Pain and Gain is a true story about three nut-jobs who abducted a rich scumbag, legally robbed him of every asset he had, left him alive but homeless and penniless, and somehow got away with it for a good long while. My main takeaway from this film is never live in Florida, based wholly on the completely inept police response to this outrageous caper.
Pain and Gain approaches this whole story as an over-the-top comic farce, which might not have been ideal but was certainly understandable. What’s weirder, however, is that no attention is payed to exploring, or even explaining, the psychological or emotional state of the perpetrators. Instead, the film is happy to imply that the massive immorality portrayed in the story is a by-product of bodybuilding itself!!! Scenes of pumping iron and muscle obsession are carefully and constantly mixed in throughout the story, in a way that leads to a clear association of demented criminality with fitness mania. This seems spectacularly unfair to me. Two of these guys were obviously deeply disturbed individuals, time-bombs who were destined to explode on society no matter what their hobbies were. The other guy was just kind of slow and impressionable and got swept up by the other two. The fact that they all lifted weights was basically a joke, the strange context of their criminality, not the cause of it! I mean, it’s definitely funny at times, all these muscleman jokes and references, but after a while I found myself thinking “what does this filmmaker have against bodybuilding?”
One thing I did like about the film was the role of positive thinking in bringing about all this mayhem. Walberg attends a self-help seminar where he learns the universe will provide riches if he could just become a “do-er,” which to him means kidnapping, grand theft, torture and murder. However, even his warped interpretation of this crap advice is blamed squarely on bodybuilding, which is disappointing, given that positive thinking was way more culpable in this case.

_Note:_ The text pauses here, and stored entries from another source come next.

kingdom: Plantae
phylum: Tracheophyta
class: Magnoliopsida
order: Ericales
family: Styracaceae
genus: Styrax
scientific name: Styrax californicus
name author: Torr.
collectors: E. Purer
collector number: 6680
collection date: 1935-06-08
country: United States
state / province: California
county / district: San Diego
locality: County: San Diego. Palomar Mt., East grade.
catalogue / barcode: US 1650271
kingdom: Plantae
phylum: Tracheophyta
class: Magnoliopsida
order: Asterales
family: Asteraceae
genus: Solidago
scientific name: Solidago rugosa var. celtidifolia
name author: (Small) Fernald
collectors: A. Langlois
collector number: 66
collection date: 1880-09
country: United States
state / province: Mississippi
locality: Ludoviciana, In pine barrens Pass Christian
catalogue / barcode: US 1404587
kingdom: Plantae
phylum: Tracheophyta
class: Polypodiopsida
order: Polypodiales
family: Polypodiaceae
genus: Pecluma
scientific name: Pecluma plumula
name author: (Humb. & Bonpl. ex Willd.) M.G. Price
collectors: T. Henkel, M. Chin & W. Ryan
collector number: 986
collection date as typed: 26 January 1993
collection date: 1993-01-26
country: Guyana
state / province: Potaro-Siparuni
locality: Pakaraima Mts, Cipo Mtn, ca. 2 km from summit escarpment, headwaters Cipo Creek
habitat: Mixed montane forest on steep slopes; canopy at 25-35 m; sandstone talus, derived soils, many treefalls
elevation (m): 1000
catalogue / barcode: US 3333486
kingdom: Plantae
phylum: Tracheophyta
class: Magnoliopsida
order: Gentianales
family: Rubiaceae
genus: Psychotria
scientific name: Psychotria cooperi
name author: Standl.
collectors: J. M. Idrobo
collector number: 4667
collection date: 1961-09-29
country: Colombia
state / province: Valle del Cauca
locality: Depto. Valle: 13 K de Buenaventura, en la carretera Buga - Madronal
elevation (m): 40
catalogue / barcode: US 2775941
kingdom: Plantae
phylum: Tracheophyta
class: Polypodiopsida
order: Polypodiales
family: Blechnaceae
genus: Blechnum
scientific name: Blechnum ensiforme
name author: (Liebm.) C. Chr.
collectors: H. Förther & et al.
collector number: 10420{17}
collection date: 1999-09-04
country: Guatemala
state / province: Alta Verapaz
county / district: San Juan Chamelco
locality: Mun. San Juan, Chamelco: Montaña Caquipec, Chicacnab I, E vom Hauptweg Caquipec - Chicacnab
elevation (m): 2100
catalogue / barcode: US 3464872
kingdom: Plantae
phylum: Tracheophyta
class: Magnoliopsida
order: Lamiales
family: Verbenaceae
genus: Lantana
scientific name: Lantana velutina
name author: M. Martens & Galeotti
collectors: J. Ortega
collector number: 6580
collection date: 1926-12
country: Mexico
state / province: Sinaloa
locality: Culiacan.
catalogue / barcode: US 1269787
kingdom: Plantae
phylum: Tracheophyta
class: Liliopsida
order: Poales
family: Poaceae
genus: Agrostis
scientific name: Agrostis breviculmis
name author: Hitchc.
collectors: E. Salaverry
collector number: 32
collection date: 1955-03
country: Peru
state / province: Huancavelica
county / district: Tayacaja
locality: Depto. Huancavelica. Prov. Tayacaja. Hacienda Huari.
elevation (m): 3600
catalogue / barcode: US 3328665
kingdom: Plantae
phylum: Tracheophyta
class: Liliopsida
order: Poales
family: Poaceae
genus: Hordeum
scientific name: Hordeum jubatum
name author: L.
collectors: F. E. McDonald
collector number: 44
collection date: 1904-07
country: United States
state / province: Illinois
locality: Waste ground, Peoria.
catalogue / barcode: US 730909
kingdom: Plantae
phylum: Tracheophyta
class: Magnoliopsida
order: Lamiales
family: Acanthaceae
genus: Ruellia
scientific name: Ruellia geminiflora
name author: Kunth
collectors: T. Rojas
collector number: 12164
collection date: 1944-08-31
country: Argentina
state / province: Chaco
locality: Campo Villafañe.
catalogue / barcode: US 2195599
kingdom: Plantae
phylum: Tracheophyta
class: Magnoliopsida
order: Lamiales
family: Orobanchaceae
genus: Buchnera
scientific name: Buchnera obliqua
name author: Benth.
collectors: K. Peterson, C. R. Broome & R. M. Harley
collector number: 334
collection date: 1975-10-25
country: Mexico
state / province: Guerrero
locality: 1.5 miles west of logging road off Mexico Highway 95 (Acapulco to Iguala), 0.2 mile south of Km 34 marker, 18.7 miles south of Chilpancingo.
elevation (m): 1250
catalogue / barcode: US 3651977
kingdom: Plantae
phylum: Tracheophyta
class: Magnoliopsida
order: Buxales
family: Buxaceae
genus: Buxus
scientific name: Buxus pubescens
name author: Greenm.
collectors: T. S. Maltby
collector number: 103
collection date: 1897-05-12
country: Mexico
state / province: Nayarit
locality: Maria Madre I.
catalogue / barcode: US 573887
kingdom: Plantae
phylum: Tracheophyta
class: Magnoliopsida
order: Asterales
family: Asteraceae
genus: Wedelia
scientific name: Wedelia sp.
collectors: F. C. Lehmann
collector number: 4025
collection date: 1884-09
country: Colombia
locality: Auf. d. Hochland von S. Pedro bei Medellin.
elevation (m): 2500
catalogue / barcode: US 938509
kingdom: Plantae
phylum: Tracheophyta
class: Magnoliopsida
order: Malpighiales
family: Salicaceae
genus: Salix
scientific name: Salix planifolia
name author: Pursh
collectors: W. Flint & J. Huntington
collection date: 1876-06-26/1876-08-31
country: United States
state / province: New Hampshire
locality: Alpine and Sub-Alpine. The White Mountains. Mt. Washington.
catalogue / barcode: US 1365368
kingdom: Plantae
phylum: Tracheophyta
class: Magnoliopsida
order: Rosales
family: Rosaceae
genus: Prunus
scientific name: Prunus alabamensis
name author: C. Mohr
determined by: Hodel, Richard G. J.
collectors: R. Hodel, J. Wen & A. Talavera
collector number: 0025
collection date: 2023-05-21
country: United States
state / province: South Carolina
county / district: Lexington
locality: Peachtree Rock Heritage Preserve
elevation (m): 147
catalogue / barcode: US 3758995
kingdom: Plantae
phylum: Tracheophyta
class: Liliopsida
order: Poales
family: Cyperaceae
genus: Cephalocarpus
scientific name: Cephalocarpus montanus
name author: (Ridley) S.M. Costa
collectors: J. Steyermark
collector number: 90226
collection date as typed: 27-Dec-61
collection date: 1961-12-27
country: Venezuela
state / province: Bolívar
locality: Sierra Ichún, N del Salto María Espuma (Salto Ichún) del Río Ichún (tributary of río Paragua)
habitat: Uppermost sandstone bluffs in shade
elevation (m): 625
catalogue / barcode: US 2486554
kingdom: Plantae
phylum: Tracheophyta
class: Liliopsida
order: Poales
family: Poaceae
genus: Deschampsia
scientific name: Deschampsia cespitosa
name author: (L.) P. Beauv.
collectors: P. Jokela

I don’t know what to say about this film. It definitely holds your attention, the story is so utterly bizarre. It’s also quite funny at times, and exciting. The Rock gives a surprisingly nice performance as a slow-witted, Christian bodybuilder somewhat uneasy with cold-blooded murder. I think I would probably recommend Pain and Gain. Just don’t take its message about bodybuilding too seriously or too literally. Even if these guys had met in chess club, no good was going to come of it.